“La carezza della memoria” di Carlo Verdone

di Natalino Bruzzone.

Per rendere lievi le proprie radici bisogna essere già convinti e rassegnati a dover fare i conti con la nostalgia. E saper dolcemente naufragare non tra le onde delle rimembranze ma tra i cirri (magari di porpora e d’oro) dei ricordi. Per Carlo Verdone, virtuoso della malinconia sotto la maschera dell’umorismo e insospettabile cacciatore di nuvole con la macchina fotografica, questa non è affatto una missione impervia. Anzi. Così dopo “La casa sopra i portici” e le sue pagine evocative di uno scampolo di esistenza, si guarda ancora alle spalle non inseguendo il grande futuro che strizza l’occhio dal passato ma la memoria di una formazione alla vita, con i calzoni corti e lunghi, che, come gli esami, non è mai finita.

Il nuovo libro che racconta di questo pellegrinaggio laico, toccante e divertente si intitola “La carezza della memoria” (edito, come il precedente, da Bompiani, 224 p., 17 euro, a cura di Fabio Maiello) ed è un testo che dimostra molto e mai troppo. Intanto testimonia di una capacità narrativa e di uno stile letterario che non cacciano fuori parole soltanto per un’esibizione illusionistica tra la prima e la quarta di copertina.

[Voci dei dati archiviati]
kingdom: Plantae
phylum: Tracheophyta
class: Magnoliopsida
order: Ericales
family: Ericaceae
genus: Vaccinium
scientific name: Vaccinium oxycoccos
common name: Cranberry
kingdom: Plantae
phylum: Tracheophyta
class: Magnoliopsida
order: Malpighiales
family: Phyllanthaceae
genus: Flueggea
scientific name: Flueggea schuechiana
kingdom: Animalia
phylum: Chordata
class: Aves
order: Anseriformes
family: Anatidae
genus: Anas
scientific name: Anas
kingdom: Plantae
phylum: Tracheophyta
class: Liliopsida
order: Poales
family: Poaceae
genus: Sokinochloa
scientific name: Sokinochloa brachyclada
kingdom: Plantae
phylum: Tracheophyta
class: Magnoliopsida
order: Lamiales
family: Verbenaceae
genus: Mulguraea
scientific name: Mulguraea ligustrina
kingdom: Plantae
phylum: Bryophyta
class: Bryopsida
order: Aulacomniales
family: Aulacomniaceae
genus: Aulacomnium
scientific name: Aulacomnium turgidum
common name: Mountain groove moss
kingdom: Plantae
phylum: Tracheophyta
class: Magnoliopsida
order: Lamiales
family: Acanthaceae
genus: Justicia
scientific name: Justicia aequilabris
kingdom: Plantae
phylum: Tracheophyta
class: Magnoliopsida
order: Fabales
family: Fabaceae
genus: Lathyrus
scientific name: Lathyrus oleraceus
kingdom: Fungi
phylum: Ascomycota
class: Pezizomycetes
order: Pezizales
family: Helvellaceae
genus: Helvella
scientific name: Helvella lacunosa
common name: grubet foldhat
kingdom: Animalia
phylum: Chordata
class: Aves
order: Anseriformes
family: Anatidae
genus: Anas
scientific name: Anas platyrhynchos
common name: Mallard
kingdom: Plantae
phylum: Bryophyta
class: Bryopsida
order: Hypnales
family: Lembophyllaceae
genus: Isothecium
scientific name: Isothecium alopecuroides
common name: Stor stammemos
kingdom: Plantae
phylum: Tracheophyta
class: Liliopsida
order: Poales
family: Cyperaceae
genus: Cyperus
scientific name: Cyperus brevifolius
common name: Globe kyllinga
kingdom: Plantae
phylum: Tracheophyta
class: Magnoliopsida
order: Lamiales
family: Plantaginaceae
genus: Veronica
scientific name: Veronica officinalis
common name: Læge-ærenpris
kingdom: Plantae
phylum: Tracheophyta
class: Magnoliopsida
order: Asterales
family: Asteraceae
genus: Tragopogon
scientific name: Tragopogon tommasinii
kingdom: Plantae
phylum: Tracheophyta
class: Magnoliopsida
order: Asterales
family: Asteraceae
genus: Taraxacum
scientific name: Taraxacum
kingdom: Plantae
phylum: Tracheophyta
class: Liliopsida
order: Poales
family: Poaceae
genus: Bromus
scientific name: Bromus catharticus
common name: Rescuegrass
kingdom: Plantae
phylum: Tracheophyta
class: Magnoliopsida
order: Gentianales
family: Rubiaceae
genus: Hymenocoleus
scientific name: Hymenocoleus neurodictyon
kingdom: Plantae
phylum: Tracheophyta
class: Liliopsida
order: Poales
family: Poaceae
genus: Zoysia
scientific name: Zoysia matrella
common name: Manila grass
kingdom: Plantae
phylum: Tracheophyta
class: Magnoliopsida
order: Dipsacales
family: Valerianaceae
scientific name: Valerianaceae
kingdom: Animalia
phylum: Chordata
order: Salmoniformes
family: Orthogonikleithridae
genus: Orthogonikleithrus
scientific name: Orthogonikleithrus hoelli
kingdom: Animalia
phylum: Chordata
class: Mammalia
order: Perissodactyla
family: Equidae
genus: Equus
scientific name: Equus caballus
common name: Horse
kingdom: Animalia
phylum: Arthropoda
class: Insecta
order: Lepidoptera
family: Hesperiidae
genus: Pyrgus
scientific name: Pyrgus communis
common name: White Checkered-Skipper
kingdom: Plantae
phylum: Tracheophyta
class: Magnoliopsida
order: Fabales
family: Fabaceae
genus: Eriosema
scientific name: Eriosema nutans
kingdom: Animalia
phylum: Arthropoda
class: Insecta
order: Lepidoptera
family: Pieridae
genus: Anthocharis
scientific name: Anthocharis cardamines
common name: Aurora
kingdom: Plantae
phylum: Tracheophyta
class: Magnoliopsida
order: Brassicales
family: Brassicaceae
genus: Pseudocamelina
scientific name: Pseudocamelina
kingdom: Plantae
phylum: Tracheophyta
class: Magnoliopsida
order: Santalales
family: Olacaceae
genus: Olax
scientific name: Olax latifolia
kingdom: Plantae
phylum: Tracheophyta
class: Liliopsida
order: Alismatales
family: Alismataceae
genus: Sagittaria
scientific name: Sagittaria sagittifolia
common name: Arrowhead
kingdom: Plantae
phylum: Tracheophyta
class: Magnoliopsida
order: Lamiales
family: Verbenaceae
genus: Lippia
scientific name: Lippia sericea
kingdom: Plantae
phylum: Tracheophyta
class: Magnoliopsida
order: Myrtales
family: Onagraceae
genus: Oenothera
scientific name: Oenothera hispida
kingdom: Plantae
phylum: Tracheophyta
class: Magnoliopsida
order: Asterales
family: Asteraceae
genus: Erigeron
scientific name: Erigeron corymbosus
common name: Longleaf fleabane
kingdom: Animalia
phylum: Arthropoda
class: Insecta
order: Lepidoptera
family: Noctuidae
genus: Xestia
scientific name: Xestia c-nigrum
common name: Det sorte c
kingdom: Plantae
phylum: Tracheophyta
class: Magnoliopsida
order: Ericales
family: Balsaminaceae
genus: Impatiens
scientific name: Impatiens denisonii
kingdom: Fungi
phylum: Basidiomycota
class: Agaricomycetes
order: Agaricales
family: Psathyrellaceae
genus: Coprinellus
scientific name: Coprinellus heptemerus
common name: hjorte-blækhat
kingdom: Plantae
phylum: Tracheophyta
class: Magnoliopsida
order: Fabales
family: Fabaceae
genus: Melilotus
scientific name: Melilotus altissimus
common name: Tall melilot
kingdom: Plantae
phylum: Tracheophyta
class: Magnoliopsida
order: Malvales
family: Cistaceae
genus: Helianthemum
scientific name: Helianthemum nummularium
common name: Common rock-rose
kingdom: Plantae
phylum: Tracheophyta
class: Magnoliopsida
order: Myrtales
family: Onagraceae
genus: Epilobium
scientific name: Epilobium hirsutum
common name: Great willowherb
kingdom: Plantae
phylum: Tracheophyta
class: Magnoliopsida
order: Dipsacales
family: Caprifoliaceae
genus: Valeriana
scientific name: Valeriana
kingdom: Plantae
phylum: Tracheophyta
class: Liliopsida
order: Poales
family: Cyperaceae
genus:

▸ CONSEGNE DELL'ESERCIZIO
[a] In base al brano sul libro di Carlo Verdone, quale casa editrice pubblica «La carezza della memoria»?
[b] Prosegui il brano sul libro di Carlo Verdone a partire dall'ultima frase riportata.

▸ SOLUZIONI
[a] Bompiani

[b]
Leggere per credere il capitolo “Il treno” che contiene un piccolo capolavoro d’osservazione immaginativa: il paragrafo (36 avvincenti righe) dedicato ad una sconosciuta e alla sua malia trasformistica e cangiante che sembra una sfida alla moneta e al paio di guanti che il produttore Robert De Niro in “Gli ultimi fuochi” manipola per creare il senso e il fascino del cinema. E Verdone si lancia con la carezza/carrozza per svelare sentimenti, vizi, virtù e buone cose di pessimo gusto sue ma soprattutto degli italiani dei quali rimane il migliore e il più inesauribile dei pedinatori.

Tra il cuore infranto per una giovane prostituta e una scatarrata in faccia beccata al circo Orfei da un elefante che evidentemente si preparava ad un provino per “Amici miei”, tra colleghi, affetti familiari e antologia di una realtà presa in prestito dal teatro dell’assurdo, Verdone indugia con leggerezza non superficiale nei segreti e nella sincerità del proprio essere uomo e artista, figlio e padre. Già, la nostalgia carogna, ma è una contingenza che viene tenuta a bada dalla sincerità senza sfoghi a ruota libera. Il tono della voce non è mai alto, ma avvolgente come quello di un piffero che ti invita a seguirlo per non essere sopraffatti da ciò che poteva accadere e non è stato. “La carezza della memoria” è come una vecchia credenza con molti cassetti: aprendoli lievitano nell’aria i sorrisi e le lacrime di un’avventura esistenziale, i profumi e gli odori del proprio retaggio, il superbo insegnamento (quasi in guisa della celebre “Se” di Kipling) di papà Mario intorno alla dimensione della magnanimità.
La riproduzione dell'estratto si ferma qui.